Mink no estaba allí. Sus botellas, periódicos e incluso la harapienta trinchera que llevaba en invierno y en verano, estaban desparramados por el suelo como si hubiese soplado un huracán. Había cinco agujeros de unos cuarenta y cinco centímetros de diámetro en el suelo, todos redondos y ribeteados de rojo, como si alguien hubiese estado buscando petróleo.

«Te imaginas lo peor -se dijo Mike-. Probablemente, Mink estará haciendo algún trabajo en alguna parte o bebiendo con sus compañeros.»

Pero Mike estaba seguro de que no era así. Se imaginó los momentos de locura (¿durante la noche?) en que Mink se habría despertado de sus sueños de borracho, habría visto combarse el suelo y habría percibido un olor a podredumbre y a algo peor invadiendo su refugio de casi siete decenios. Mike se imaginó al viejo arrastrándose por el oscuro espacio, mientras algo grande y blanco y terrible surgía de la tierra, como la anguila de Mike que había roto la superficie del agua, con las largas mandíbulas abiertas y los ojos ciegos buscándola.

El último agujero estaba a menos de un metro de la salida del bajo recinto. Mike pudo ver sus paredes rojas, como hechas de cartílagos y tendones.
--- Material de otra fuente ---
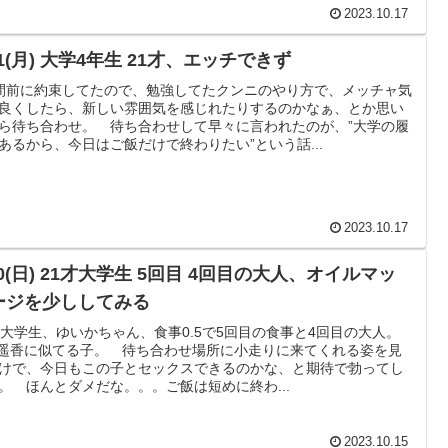
2023.10.17
21(月) 大学4年生 21才、エッチできず
間前に約束してたので、勉強してたクンニのやり方で、メッチャ気
良くしたら、新しい雰囲気を感じれたりするのかなぁ、とか思い
ら待ち合わせ。 待ち合わせして早々に言われたのが、”大学の履
あるから、今日はご飯だけで終わりたい”という話...
2023.10.17
20(日) 21才大学生 5回目 4回目の大人、オイルマッ
ージを少ししてみる
才大学生、ゆいかちゃん、食事0.5で5回目の食事と4回目の大人。
︎遥香に似てる子。 待ち合わせ場所に小走りに来てくれる姿を見
けで、今日もこの子とセックスできるのかな、と期待で勃ってし
。 ほんとダメだな。。。ご飯は短めに終わ...
2023.10.15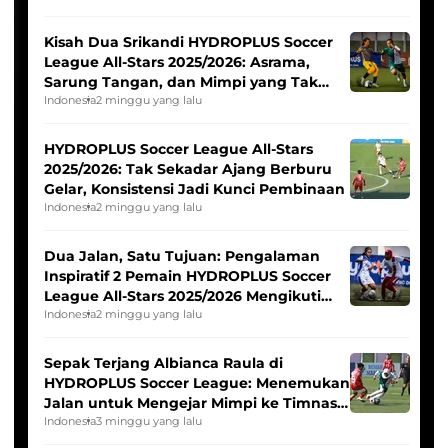
Kisah Dua Srikandi HYDROPLUS Soccer
League All-Stars 2025/2026: Asrama,
Sarung Tangan, dan Mimpi yang Tak
Pernah Padam
Indonesia
2 minggu yang lalu
HYDROPLUS Soccer League All-Stars
2025/2026: Tak Sekadar Ajang Berburu
Gelar, Konsistensi Jadi Kunci Pembinaan
Indonesia
2 minggu yang lalu
Dua Jalan, Satu Tujuan: Pengalaman
Inspiratif 2 Pemain HYDROPLUS Soccer
League All-Stars 2025/2026 Mengikuti
Seleksi Timnas Indonesia Putri
Indonesia
2 minggu yang lalu
Sepak Terjang Albianca Raula di
HYDROPLUS Soccer League: Menemukan
Jalan untuk Mengejar Mimpi ke Timnas
Indonesia Putri
Indonesia
3 minggu yang lalu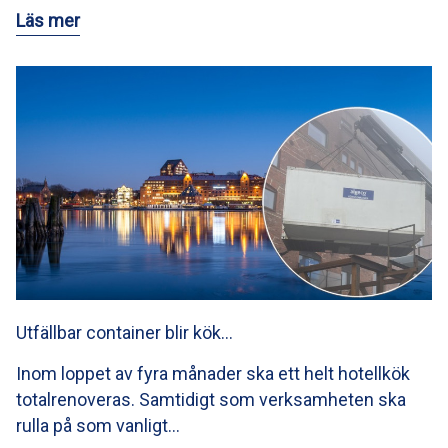
Läs mer
Utfällbar container blir kök…
Inom loppet av fyra månader ska ett helt hotellkök
totalrenoveras. Samtidigt som verksamheten ska
rulla på som vanligt…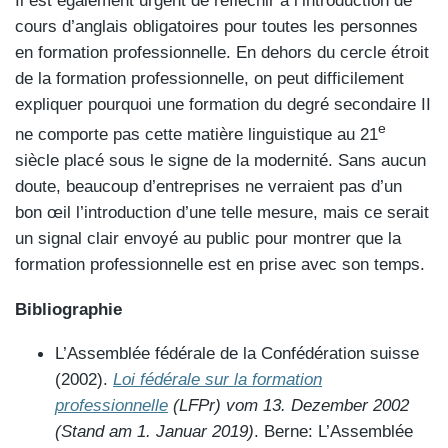
Il est également urgent de réfléchir à l’introduction de
cours d’anglais obligatoires pour toutes les personnes
en formation professionnelle. En dehors du cercle étroit
de la formation professionnelle, on peut difficilement
expliquer pourquoi une formation du degré secondaire II
e
ne comporte pas cette matière linguistique au 21
siècle placé sous le signe de la modernité. Sans aucun
doute, beaucoup d’entreprises ne verraient pas d’un
bon œil l’introduction d’une telle mesure, mais ce serait
un signal clair envoyé au public pour montrer que la
formation professionnelle est en prise avec son temps.
Bibliographie
L’Assemblée fédérale de la Confédération suisse
(2002).
Loi fédérale sur la formation
professionnelle
(LFPr) vom 13. Dezember 2002
(Stand am 1. Januar 2019)
. Berne: L’Assemblée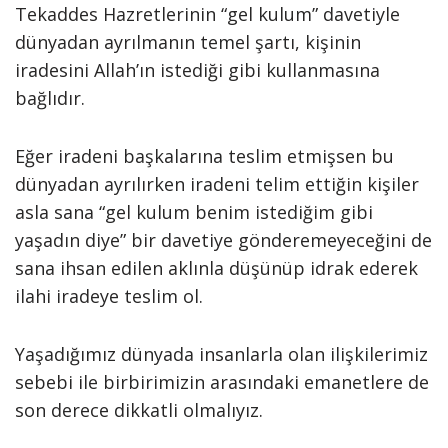
Tekaddes Hazretlerinin “gel kulum” davetiyle
dünyadan ayrılmanın temel şartı, kişinin
iradesini Allah’ın istediği gibi kullanmasına
bağlıdır.
Eğer iradeni başkalarına teslim etmişsen bu
dünyadan ayrılırken iradeni telim ettiğin kişiler
asla sana “gel kulum benim istediğim gibi
yaşadın diye” bir davetiye gönderemeyeceğini de
sana ihsan edilen aklınla düşünüp idrak ederek
ilahi iradeye teslim ol.
Yaşadığımız dünyada insanlarla olan ilişkilerimiz
sebebi ile birbirimizin arasındaki emanetlere de
son derece dikkatli olmalıyız.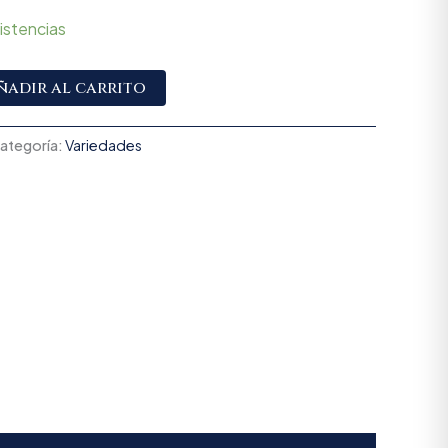
istencias
Alternative:
ñadir al carrito
ategoría:
Variedades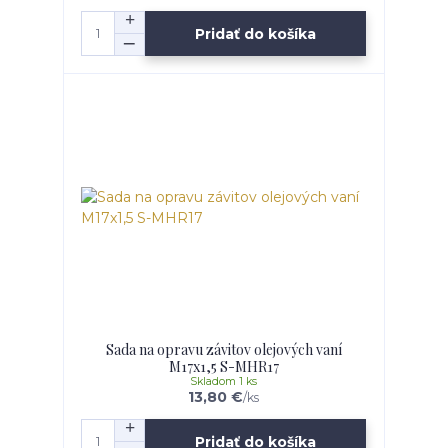
Pridať do košíka
Sada na opravu závitov olejových vaní
M17x1,5 S-MHR17
Skladom 1 ks
13,80 €
/
ks
Pridať do košíka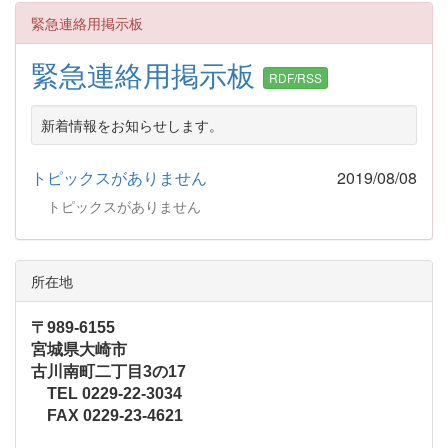
緊急連絡用掲示板
緊急連絡用掲示板
RDF/RSS
新着情報をお知らせします。
トピックスがありません
2019/08/08
トピックスがありません
所在地
〒989-6155
宮城県大崎市
古川南町二丁目3の17
TEL 0229-22-3034
FAX 0229-23-4621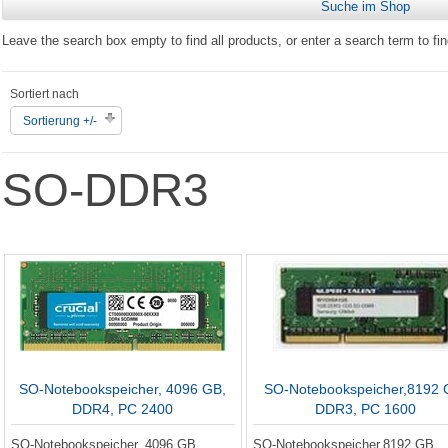
Leave the search box empty to find all products, or enter a search term to fin
Sortiert nach
Sortierung +/-
SO-DDR3
SO-Notebookspeicher, 4096 GB,
SO-Notebookspeicher,8192 
DDR4, PC 2400
DDR3, PC 1600
SO-Notebookspeicher, 4096 GB,
SO-Notebookspeicher,8192 GB,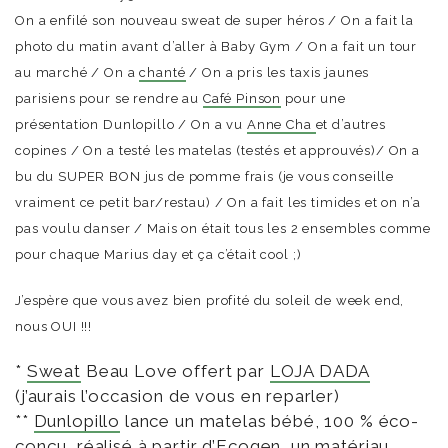
On a enfilé son nouveau sweat de super héros / On a fait la
photo du matin avant d’aller à Baby Gym / On a fait un tour
au marché / On a
chanté
/ On a pris les taxis jaunes
parisiens pour se rendre au
Café Pinson
pour une
présentation Dunlopillo / On a vu
Anne Cha
et d’autres
copines / On a testé les matelas (testés et approuvés)/ On a
bu du SUPER BON jus de pomme frais (je vous conseille
vraiment ce petit bar/restau) / On a fait les timides et on n’a
pas voulu danser / Mais on était tous les 2 ensembles comme
pour chaque Marius day et ça c’était cool ;)
J’espère que vous avez bien profité du soleil de week end,
nous OUI !!!
*
Sweat
Beau Love offert par
LOJA DADA
(j’aurais l’occasion de vous en reparler)
**
Dunlopillo
lance un matelas bébé, 100 % éco-
conçu, réalisé à partir d’Ecogen, un matériau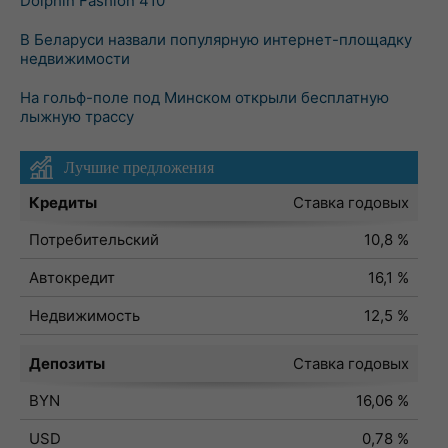
Dolphin Fashion 410
В Беларуси назвали популярную интернет-площадку
недвижимости
На гольф-поле под Минском открыли бесплатную
лыжную трассу
Лучшие предложения
Кредиты
Ставка годовых
Потребительский
10,8 %
Автокредит
16,1 %
Недвижимость
12,5 %
Депозиты
Ставка годовых
BYN
16,06 %
USD
0,78 %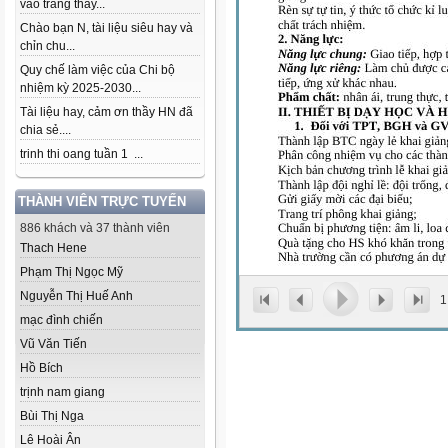
vào trang thầy...
Chào bạn N, tài liệu siêu hay và
chỉn chu...
Quy chế làm việc của Chi bộ
nhiệm kỳ 2025-2030...
Tài liệu hay, cảm ơn thầy HN đã
chia sẻ....
trinh thi oang tuần 1 ...
THÀNH VIÊN TRỰC TUYẾN
886 khách và 37 thành viên
Thach Hene
Phạm Thị Ngọc Mỹ
Nguyễn Thị Huế Anh
1
mạc đình chiến
Vũ Văn Tiến
Hồ Bích
trịnh nam giang
Bùi Thị Nga
Lê Hoài Ân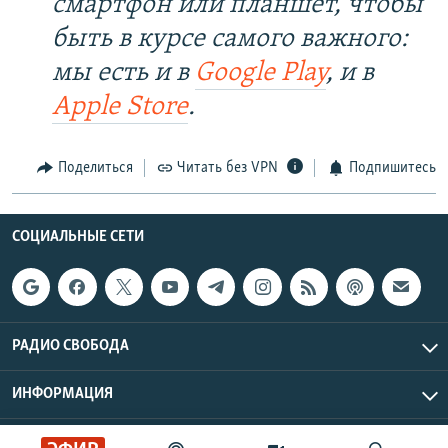
смартфон или планшет, чтобы
быть в курсе самого важного:
мы есть и в
Google Play
, и в
Apple Store
.
Поделиться
Читать без VPN
Подпишитесь
СОЦИАЛЬНЫЕ СЕТИ
РАДИО СВОБОДА
ИНФОРМАЦИЯ
Радио Свобода © 2026 RFE/RL, Inc. | Все права защищены.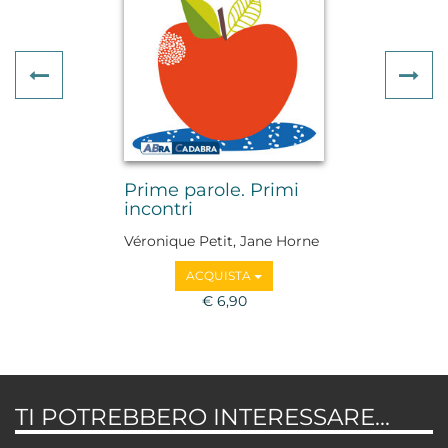
Previous
Ne
Prime parole. Primi
incontri
Véronique Petit, Jane Horne
ACQUISTA
€ 6,90
TI POTREBBERO INTERESSARE...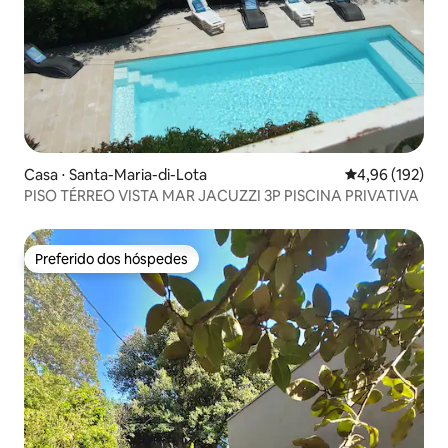
Casa ⋅ Santa-Maria-di-Lota
4,96 de uma av
4,96 (192)
PISO TÉRREO VISTA MAR JACUZZI 3P PISCINA PRIVATIVA
Preferido dos hóspedes
Preferido dos hóspedes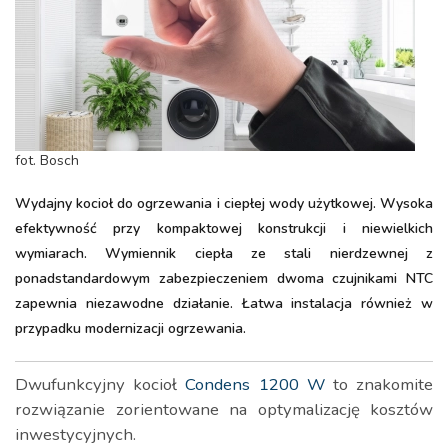
fot. Bosch
Wydajny kocioł do ogrzewania i ciepłej wody użytkowej. Wysoka
efektywność przy kompaktowej konstrukcji i niewielkich
wymiarach. Wymiennik ciepła ze stali nierdzewnej z
ponadstandardowym zabezpieczeniem dwoma czujnikami NTC
zapewnia niezawodne działanie. Łatwa instalacja również w
przypadku modernizacji ogrzewania.
Dwufunkcyjny kocioł
Condens 1200 W
to znakomite
rozwiązanie zorientowane na optymalizację kosztów
inwestycyjnych.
El espacio de debajo del quiosco de música olía todavía un poco a Mink, pero sobre todo al hedor de matadero de los agujeros.

Mike tiró la botella -fue a caer de pie cerca de la harapienta trinchera de Mink, como una lápida en miniatura- y se marchó de allí, pedaleando furiosamente a través de Main, tan cerca de un semirremolque que el conductor le amonestó con el claxon, y siguió por la Segunda Avenida, pasando por delante de los arbustos de la casa del doctor Viskes y subiendo hacia Old Central y su casa.

No pensaba ir a la fiesta de cumpleaños de Michelle Staffney -la idea le parecía absurda después de los últimos días-, pero Dale vino a su encuentro y sugirió que les convenía estar juntos aquella noche.